Aisha is a baby from Tanzania. She was diagnosed with genu varus. Her legs bow outward. This condition is typically caused by an excessive accumulation of fluoride in the bones, which often stems from contaminated drinking water. Our medical partner, African Mission Healthcare, is requesting $940 to fund corrective surgery for Aisha. The procedure is scheduled to take place on July 4. Treatment will hopefully restore Aisha's mobility, allow her to participate in a variety of activities, and greatly decrease her risk of future complications.
Juliet is a child from Kenya. She is the youngest child in her family. Juliet was burned by a pot of boiling water. She spent seven weeks in the hospital and underwent three skin graft surgeries. Her hand has healed with contractures and needs treatment. Fortunately, our medical partner, African Mission Healthcare Foundation, is helping Juliet receive treatment. On June 20, surgeons at their care center will perform a burn contracture release surgery to help her use her hand freely. Now, she needs help to fund this $1,176 procedure. Herr mother says, “I wish to see Juliet growing as a normal child."
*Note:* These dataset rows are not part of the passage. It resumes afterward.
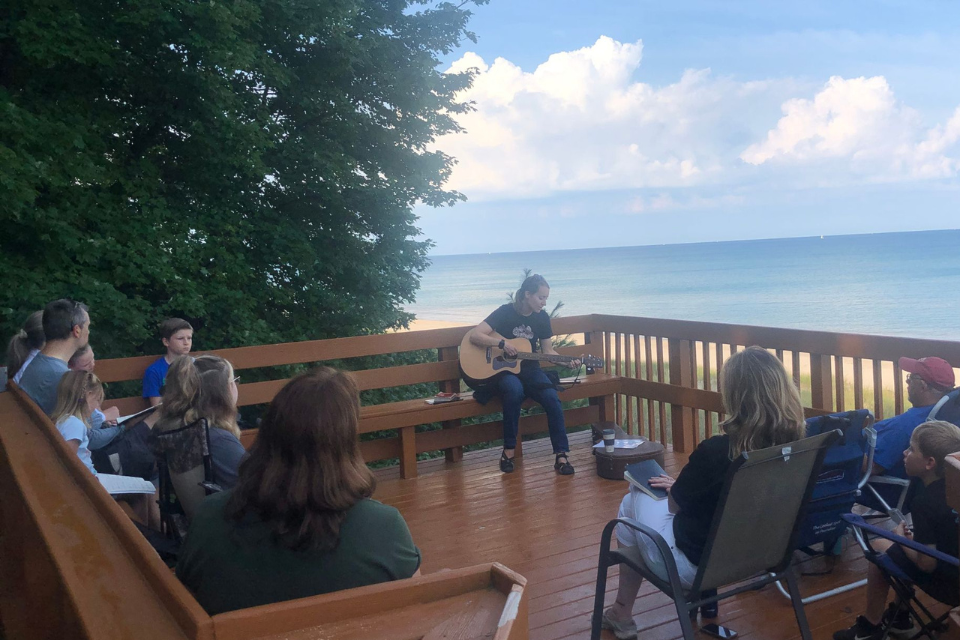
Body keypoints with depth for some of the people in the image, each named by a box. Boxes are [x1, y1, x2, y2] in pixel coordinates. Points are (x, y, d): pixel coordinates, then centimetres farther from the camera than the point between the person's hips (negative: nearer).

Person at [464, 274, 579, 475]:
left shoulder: (542, 317, 3)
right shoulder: (505, 312, -10)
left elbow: (548, 350, 8)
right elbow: (474, 335, -17)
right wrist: (502, 343, -26)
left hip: (529, 369, 4)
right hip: (503, 369, -4)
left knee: (552, 397, -25)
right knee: (514, 391, -38)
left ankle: (562, 454, -18)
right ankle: (509, 450, -22)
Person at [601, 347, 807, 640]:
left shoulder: (716, 451, -31)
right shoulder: (796, 442, -13)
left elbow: (675, 503, -12)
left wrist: (678, 485, 10)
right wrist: (685, 485, 15)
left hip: (696, 563, -6)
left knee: (633, 501, 18)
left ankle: (622, 613, 30)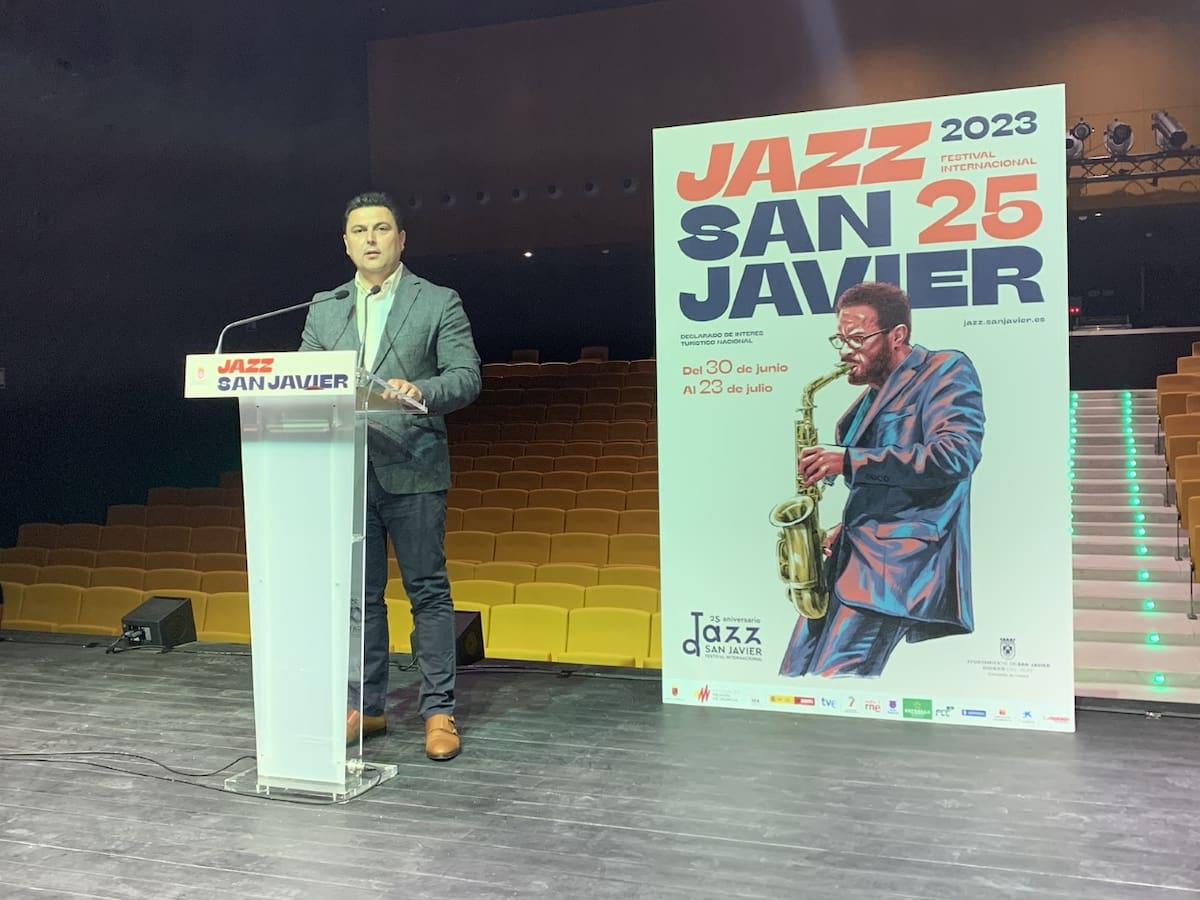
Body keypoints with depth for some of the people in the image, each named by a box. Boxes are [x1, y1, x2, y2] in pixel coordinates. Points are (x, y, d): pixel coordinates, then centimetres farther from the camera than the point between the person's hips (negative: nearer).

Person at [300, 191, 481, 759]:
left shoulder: (439, 303, 2)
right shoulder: (323, 312, 14)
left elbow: (467, 377, -6)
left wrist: (417, 390, -25)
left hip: (412, 471, -4)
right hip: (346, 471, 4)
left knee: (428, 591, 2)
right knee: (359, 595, 11)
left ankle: (438, 711, 10)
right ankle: (365, 706, 23)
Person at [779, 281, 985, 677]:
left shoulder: (947, 370, -3)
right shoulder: (871, 397, 22)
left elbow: (956, 456, -19)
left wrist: (848, 461, -20)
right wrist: (844, 530, 11)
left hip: (897, 560, -9)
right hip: (851, 556, 9)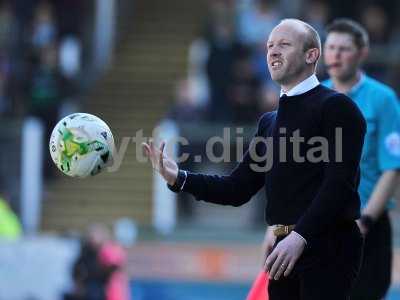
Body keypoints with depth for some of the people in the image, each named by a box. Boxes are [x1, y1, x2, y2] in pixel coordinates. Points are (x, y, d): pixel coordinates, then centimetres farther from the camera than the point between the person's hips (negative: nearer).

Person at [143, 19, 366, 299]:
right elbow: (239, 189, 15)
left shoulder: (335, 106, -4)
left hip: (326, 245, -7)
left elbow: (339, 183, -15)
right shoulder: (270, 122, 19)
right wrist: (179, 178, 2)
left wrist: (300, 237, -25)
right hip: (284, 248, 7)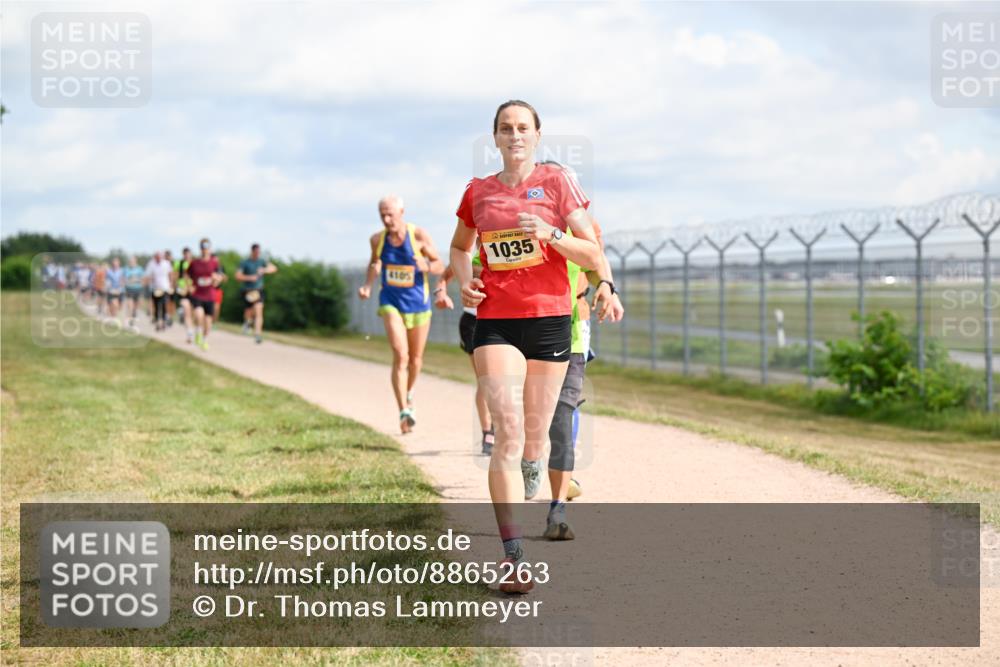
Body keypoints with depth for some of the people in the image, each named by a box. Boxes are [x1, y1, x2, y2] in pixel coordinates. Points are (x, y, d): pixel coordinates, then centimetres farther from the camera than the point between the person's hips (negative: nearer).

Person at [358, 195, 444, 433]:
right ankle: (404, 412, -21)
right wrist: (367, 285, 0)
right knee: (400, 355, -18)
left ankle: (409, 393, 45)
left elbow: (440, 266, -7)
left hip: (418, 303, 0)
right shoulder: (377, 239, -5)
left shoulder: (419, 236, -13)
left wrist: (427, 266, -28)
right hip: (391, 302, 0)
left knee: (415, 359, 14)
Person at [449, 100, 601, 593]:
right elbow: (460, 246, 27)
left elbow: (593, 255, 0)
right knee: (508, 434, -14)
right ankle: (513, 557, -18)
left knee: (533, 442, 6)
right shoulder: (477, 193, 9)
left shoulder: (557, 182, 2)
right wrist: (464, 281, 7)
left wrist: (550, 233, -16)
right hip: (494, 321, 0)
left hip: (549, 319, 0)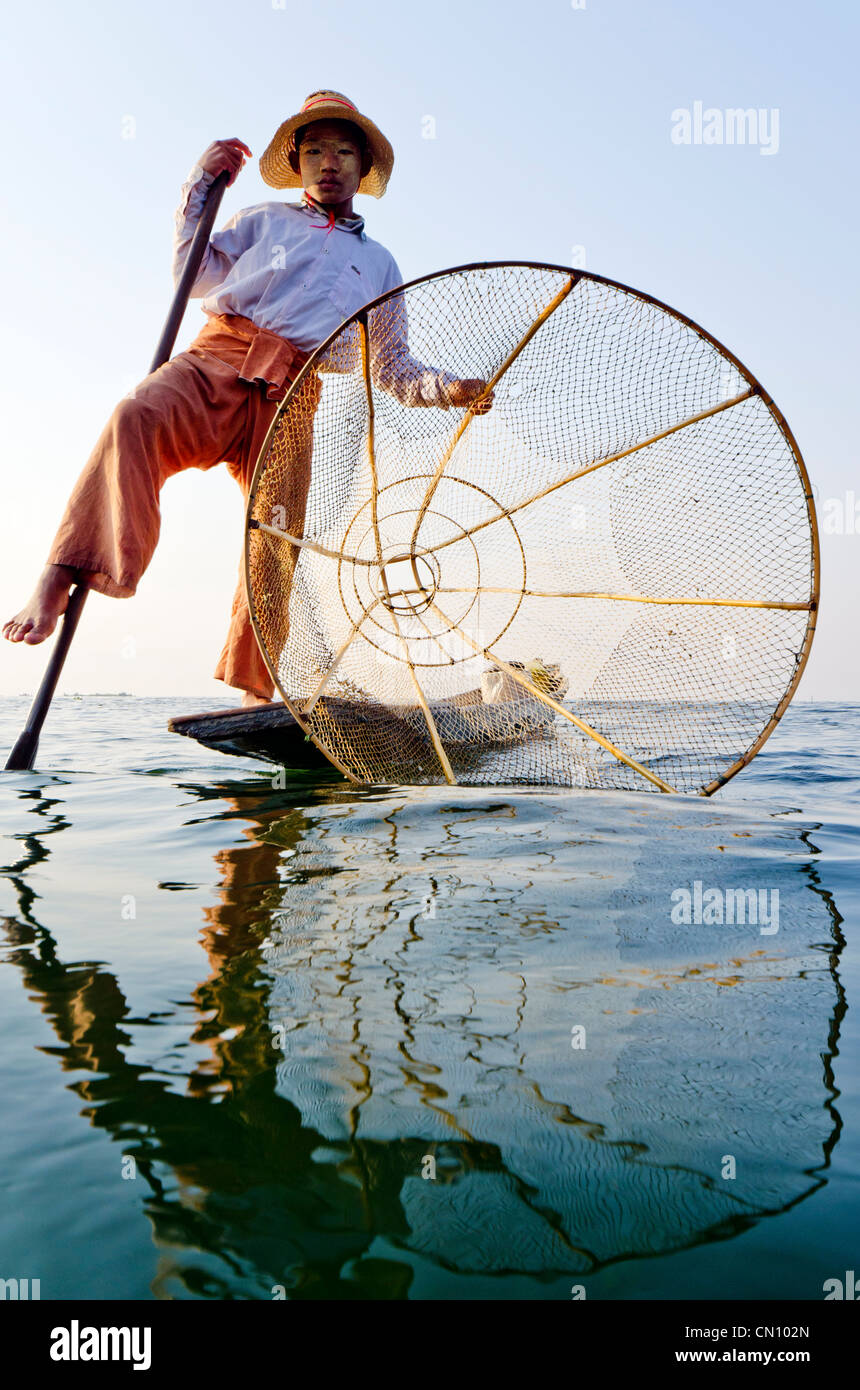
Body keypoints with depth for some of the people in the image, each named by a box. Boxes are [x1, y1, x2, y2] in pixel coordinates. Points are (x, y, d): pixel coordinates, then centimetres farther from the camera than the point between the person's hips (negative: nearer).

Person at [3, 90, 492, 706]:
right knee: (137, 416, -34)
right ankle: (60, 578, -39)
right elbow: (197, 274, 15)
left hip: (290, 400, 1)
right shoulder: (265, 219, 26)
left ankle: (254, 693, -1)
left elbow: (394, 366, 25)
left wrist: (450, 389, 7)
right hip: (215, 363, -1)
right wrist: (203, 182, 12)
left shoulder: (379, 263, 28)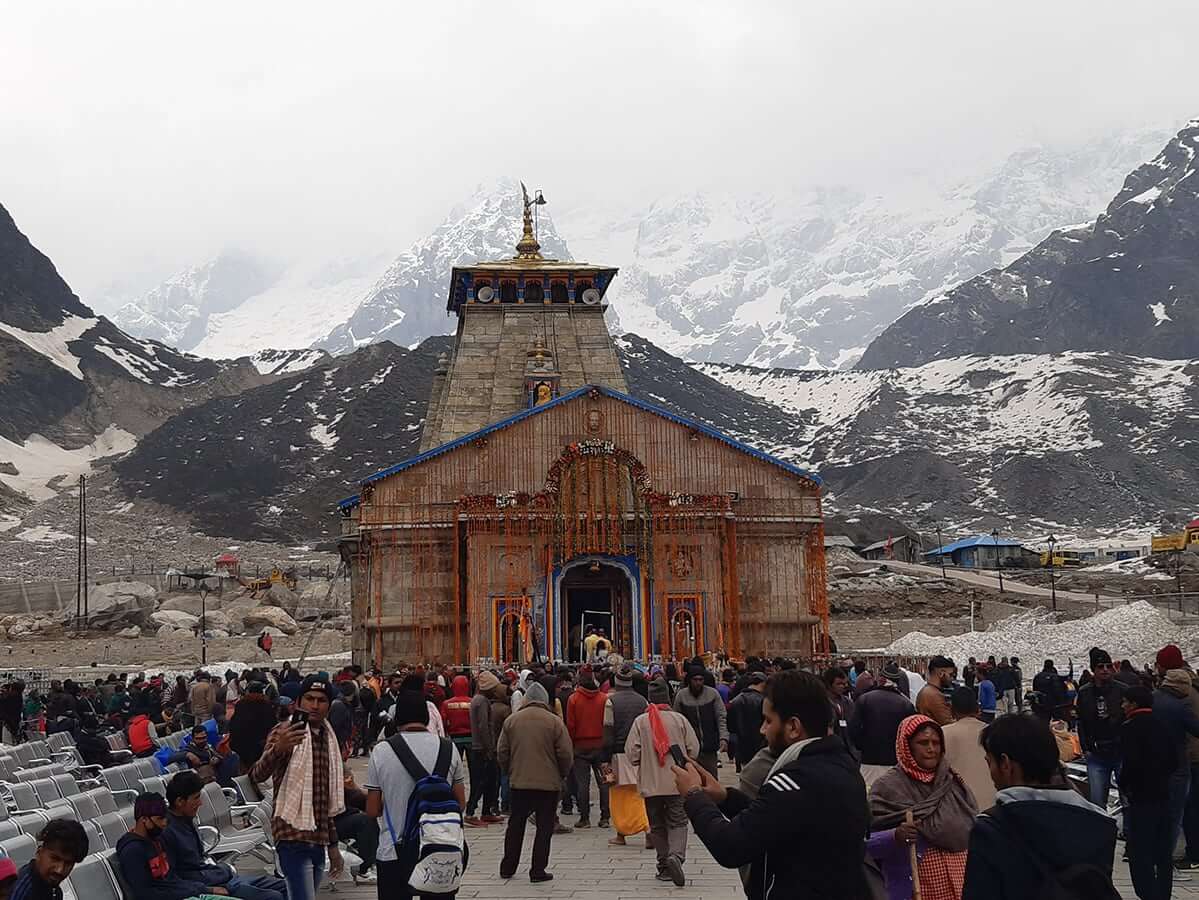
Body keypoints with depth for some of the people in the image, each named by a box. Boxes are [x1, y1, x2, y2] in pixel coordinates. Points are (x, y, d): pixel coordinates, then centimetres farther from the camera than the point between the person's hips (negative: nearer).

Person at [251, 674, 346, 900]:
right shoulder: (286, 732, -4)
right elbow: (258, 775, -22)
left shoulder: (328, 739, 18)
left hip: (318, 840, 7)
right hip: (293, 838, -7)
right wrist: (278, 748, -42)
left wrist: (333, 845, 23)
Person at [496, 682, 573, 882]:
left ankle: (507, 867, 22)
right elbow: (566, 754, -8)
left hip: (519, 782, 3)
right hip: (548, 783, -3)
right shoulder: (554, 722, -8)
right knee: (544, 827, 5)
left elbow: (502, 752, 3)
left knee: (515, 824, 15)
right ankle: (538, 871, 4)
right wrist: (561, 775, 9)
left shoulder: (511, 720, 0)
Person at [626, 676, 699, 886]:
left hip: (651, 783, 1)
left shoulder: (640, 721, -4)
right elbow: (694, 749, 0)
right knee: (678, 822, 4)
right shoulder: (679, 719, -3)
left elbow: (631, 752, -5)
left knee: (657, 825, 13)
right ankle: (676, 855, -20)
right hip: (677, 782, 0)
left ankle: (664, 865, 13)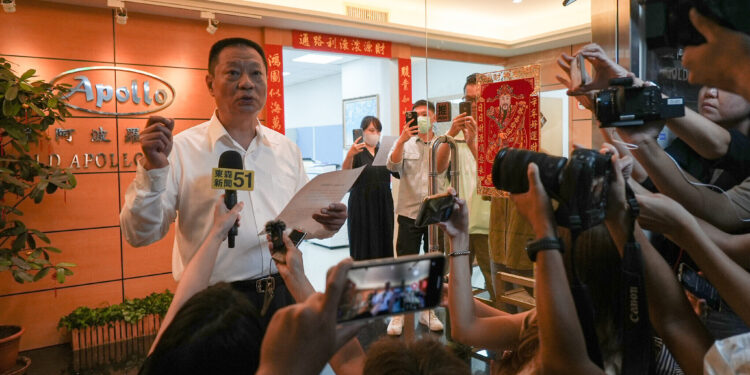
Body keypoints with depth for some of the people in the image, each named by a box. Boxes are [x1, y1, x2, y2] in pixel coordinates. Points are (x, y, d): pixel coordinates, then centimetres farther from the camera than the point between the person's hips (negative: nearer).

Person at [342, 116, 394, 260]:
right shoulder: (357, 151, -1)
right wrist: (349, 155, -37)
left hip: (383, 203, 4)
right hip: (362, 204, -4)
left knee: (384, 244, 5)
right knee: (364, 247, -3)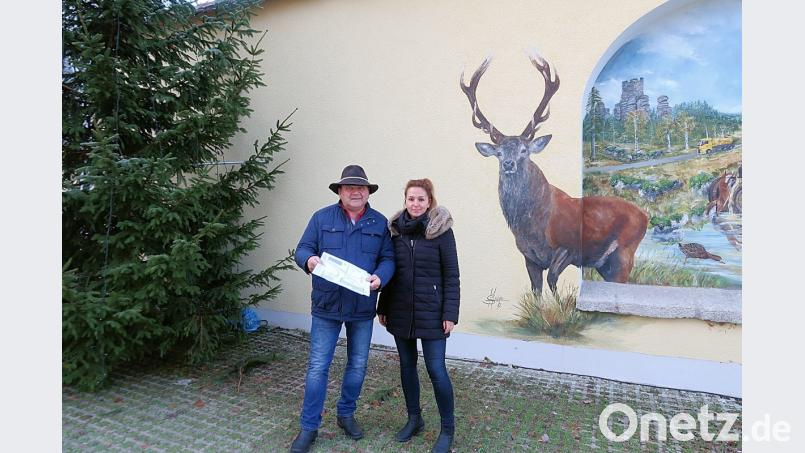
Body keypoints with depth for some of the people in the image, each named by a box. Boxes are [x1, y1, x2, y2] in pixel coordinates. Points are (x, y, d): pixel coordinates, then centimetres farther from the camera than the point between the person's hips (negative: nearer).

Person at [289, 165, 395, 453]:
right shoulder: (322, 217, -1)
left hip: (363, 308, 2)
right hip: (327, 306, -2)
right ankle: (308, 427, 19)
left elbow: (388, 258, 1)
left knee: (358, 366, 15)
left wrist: (379, 277, -19)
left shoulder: (379, 222, 3)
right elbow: (302, 248, 0)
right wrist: (309, 260, -23)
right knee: (318, 367, 3)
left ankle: (346, 414, 38)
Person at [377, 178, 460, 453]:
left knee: (436, 370, -1)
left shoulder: (441, 230, -7)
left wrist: (450, 313, -11)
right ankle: (414, 419, 34)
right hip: (400, 312, 5)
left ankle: (447, 429, 19)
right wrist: (382, 307, 10)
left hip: (430, 313, -4)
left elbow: (451, 275, -7)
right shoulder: (395, 229, 5)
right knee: (407, 365, 15)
Eliette is a young woman from Haiti. She lives with her husband in Port-au-Prince, and works as a customer representative for an insurance company. Eliette has a cardiac condition called rheumatic mitral stenosis. One of the four valves in her heart is too narrow to allow sufficient blood to pass through, as the result of an infection she suffered several years ago. Eliette will fly to the United States to receive treatment. On May 1, she will undergo cardiac surgery, during which surgeons will use a balloon at the tip of a catheter to stretch her valve open to a more normal size. Another organization, The Heart Hospital Baylor Plano, is contributing $28,000 to pay for surgery. Eliette's family also needs help to fund the costs of surgery prep. The $1,500 bill covers labs, medicines, and checkup and followup appointments. It also supports passport obtainment and the social workers from our medical partner, Haiti Cardiac Alliance, who will accompany Eliette's family overseas. She says, "I would like to thank everyone who is helping to make this life-saving surgery possible for me."
Kelly is a young student from Kenya. He is in first grade. Kelly was diagnosed with cryptorchidism, a condition in which one or both of the testicles remains undescended. If left untreated, Kelly has an increased risk of developing hernias, testicular cancer, and fertility problems in the future. Kelly will be receiving assistance from our medical partner, African Mission Healthcare Foundation (AMHF). Fortunately, he is scheduled to undergo corrective surgery on April 23. AMHF is requesting $459 to cover the total cost of his procedure and care. “I have been worrying about Kelly’s condition since January when I found out. I am hopeful surgery will be successful," Kelly’s mother says.